Saved data entries:
───
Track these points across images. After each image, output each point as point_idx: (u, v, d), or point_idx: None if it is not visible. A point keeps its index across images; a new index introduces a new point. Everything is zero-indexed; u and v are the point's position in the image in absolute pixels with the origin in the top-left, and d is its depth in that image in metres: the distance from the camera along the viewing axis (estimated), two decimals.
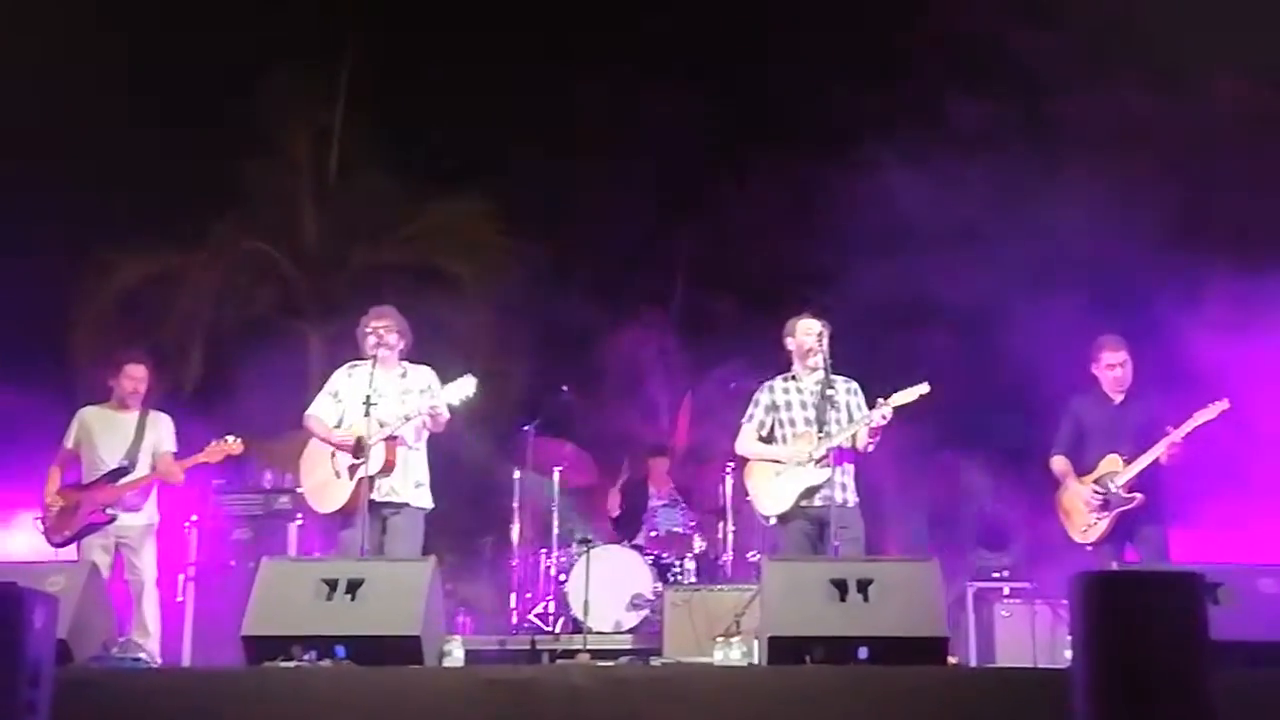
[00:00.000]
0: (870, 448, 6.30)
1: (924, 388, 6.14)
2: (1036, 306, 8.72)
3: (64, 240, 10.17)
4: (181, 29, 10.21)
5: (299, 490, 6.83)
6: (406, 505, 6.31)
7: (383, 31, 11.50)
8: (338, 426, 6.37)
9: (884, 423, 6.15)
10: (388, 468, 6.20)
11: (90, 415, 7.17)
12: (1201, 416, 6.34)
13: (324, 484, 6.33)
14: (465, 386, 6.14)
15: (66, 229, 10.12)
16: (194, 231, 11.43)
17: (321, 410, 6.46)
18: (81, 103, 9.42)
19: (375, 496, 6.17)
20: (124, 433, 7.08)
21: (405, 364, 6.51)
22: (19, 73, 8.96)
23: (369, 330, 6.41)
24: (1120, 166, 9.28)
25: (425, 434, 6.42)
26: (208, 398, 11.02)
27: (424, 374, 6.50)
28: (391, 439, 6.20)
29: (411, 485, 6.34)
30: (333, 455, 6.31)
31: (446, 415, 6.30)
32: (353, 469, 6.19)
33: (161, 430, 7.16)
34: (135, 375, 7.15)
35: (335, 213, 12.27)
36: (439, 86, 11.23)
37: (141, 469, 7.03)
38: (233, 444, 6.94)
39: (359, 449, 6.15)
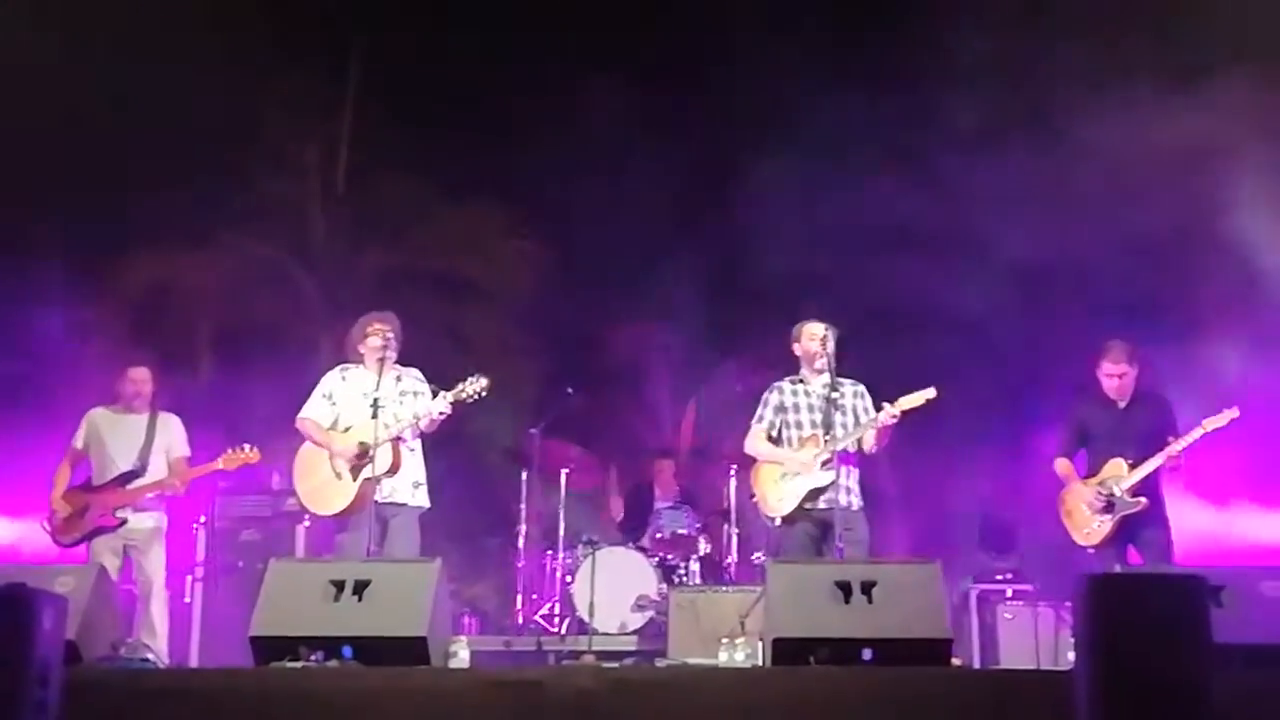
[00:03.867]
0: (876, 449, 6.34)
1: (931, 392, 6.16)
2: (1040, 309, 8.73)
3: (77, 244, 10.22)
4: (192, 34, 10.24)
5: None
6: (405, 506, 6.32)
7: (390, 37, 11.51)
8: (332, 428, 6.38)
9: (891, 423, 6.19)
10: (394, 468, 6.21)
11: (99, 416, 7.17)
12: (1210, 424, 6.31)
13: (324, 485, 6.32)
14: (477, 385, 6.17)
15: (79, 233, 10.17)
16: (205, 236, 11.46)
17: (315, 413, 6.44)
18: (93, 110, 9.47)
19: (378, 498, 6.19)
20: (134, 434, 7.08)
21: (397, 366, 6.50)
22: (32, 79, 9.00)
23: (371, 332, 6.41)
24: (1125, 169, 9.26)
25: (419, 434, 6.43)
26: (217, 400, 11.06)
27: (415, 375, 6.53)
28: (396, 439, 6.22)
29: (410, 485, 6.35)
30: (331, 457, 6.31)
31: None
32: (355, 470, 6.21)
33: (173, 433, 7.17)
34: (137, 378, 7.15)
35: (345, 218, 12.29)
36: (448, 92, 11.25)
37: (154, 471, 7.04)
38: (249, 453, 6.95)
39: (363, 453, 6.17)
───
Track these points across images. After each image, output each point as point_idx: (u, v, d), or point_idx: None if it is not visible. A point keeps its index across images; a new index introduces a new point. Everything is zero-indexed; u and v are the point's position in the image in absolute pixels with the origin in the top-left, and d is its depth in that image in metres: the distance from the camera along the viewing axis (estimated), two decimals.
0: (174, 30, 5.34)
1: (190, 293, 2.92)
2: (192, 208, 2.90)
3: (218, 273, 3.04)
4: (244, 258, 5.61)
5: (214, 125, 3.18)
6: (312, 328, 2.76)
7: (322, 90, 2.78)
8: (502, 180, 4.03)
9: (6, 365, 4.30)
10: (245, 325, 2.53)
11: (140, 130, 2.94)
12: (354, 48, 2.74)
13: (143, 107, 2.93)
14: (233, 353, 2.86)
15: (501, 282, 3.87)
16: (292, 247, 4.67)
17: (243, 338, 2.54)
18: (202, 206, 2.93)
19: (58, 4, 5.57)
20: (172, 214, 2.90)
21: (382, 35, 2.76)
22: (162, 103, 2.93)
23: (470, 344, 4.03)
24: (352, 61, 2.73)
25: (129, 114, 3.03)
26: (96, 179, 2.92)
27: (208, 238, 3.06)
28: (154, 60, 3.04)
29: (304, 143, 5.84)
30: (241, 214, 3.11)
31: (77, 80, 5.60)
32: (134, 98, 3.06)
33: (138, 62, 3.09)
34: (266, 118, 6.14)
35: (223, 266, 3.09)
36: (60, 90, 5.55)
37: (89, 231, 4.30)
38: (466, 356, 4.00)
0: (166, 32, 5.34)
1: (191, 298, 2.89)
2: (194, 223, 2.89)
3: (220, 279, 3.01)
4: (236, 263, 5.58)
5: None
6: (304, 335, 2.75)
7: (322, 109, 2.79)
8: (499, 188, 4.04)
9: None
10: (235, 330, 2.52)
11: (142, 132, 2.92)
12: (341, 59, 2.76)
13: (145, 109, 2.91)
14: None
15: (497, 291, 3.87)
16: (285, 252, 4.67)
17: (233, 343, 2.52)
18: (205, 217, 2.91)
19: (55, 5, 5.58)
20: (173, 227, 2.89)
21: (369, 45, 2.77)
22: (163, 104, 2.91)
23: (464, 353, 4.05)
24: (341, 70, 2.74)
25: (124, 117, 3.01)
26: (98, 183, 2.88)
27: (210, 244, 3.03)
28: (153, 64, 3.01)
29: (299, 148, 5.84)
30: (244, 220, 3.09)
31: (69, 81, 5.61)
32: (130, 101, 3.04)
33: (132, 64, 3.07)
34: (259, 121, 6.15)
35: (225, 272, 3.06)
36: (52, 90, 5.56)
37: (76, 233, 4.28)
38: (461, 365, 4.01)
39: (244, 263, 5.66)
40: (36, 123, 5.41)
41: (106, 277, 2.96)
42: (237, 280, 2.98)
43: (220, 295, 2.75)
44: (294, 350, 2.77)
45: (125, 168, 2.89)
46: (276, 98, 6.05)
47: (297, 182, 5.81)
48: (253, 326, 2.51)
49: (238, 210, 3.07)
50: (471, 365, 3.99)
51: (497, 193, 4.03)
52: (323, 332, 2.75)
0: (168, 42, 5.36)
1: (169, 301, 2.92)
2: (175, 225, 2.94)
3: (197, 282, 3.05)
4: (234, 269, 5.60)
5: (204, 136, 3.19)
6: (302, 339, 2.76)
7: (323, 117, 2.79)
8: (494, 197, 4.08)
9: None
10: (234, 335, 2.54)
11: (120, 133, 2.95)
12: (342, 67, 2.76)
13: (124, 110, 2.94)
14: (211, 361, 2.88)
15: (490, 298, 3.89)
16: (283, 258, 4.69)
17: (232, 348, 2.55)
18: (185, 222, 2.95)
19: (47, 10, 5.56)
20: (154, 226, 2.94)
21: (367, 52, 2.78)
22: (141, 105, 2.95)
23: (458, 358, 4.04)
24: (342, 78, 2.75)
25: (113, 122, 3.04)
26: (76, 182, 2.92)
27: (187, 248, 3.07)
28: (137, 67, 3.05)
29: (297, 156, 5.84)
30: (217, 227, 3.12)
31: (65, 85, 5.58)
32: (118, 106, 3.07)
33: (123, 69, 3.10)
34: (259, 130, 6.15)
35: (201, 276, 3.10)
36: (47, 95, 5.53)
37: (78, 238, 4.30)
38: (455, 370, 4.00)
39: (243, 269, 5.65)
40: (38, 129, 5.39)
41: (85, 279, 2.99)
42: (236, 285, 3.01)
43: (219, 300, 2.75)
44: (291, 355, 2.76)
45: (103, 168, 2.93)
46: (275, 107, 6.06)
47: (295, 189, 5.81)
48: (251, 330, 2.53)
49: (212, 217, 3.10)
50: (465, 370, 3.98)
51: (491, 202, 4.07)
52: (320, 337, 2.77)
───
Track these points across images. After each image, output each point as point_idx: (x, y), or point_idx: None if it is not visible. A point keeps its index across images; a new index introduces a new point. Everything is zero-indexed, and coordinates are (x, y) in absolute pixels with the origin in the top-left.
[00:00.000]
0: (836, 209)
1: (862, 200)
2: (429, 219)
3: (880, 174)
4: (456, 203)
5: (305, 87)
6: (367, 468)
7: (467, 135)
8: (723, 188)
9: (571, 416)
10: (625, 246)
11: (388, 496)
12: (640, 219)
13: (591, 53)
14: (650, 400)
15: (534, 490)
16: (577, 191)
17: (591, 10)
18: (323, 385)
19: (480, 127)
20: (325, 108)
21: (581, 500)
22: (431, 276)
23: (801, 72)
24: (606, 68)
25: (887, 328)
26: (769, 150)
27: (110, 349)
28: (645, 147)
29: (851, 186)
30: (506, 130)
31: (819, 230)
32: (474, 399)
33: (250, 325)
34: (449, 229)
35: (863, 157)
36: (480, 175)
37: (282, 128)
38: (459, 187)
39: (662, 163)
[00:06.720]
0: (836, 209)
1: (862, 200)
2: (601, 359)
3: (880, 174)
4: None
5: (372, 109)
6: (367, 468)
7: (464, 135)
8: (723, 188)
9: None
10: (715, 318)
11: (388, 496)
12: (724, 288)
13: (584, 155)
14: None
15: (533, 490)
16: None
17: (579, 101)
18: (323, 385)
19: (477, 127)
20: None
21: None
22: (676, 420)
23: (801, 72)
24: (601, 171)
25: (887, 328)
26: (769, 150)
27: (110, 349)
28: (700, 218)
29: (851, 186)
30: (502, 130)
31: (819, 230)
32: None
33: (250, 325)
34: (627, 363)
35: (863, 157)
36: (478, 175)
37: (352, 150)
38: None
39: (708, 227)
───
Required action: Copy, exactly and only, the lines above that begin with the one containing "28: (154, 60, 3.04)" and finish with the one containing "51: (497, 193, 4.03)".

Written solution:
28: (154, 60, 3.04)
29: (304, 143, 5.84)
30: (241, 214, 3.11)
31: (77, 80, 5.60)
32: (134, 98, 3.06)
33: (138, 62, 3.09)
34: (266, 118, 6.14)
35: (223, 266, 3.09)
36: (60, 90, 5.55)
37: (89, 231, 4.30)
38: (466, 356, 4.00)
0: (166, 32, 5.34)
1: (191, 298, 2.89)
2: (194, 223, 2.89)
3: (220, 279, 3.01)
4: (236, 263, 5.58)
5: None
6: (304, 335, 2.75)
7: (322, 109, 2.79)
8: (499, 188, 4.04)
9: None
10: (235, 330, 2.52)
11: (142, 132, 2.92)
12: (341, 59, 2.76)
13: (145, 109, 2.91)
14: None
15: (497, 291, 3.87)
16: (285, 252, 4.67)
17: (233, 343, 2.52)
18: (205, 217, 2.91)
19: (55, 5, 5.58)
20: (173, 227, 2.89)
21: (369, 45, 2.77)
22: (163, 104, 2.91)
23: (464, 353, 4.05)
24: (341, 70, 2.74)
25: (124, 117, 3.01)
26: (98, 183, 2.88)
27: (210, 244, 3.03)
28: (153, 64, 3.01)
29: (299, 148, 5.84)
30: (244, 220, 3.09)
31: (69, 81, 5.61)
32: (130, 101, 3.04)
33: (132, 64, 3.07)
34: (259, 121, 6.15)
35: (225, 272, 3.06)
36: (52, 90, 5.56)
37: (76, 233, 4.28)
38: (461, 365, 4.01)
39: (244, 263, 5.66)
40: (36, 123, 5.41)
41: (106, 277, 2.96)
42: (237, 280, 2.98)
43: (220, 295, 2.75)
44: (294, 350, 2.77)
45: (125, 168, 2.89)
46: (276, 98, 6.05)
47: (297, 182, 5.81)
48: (253, 326, 2.51)
49: (238, 210, 3.07)
50: (471, 365, 3.99)
51: (497, 193, 4.03)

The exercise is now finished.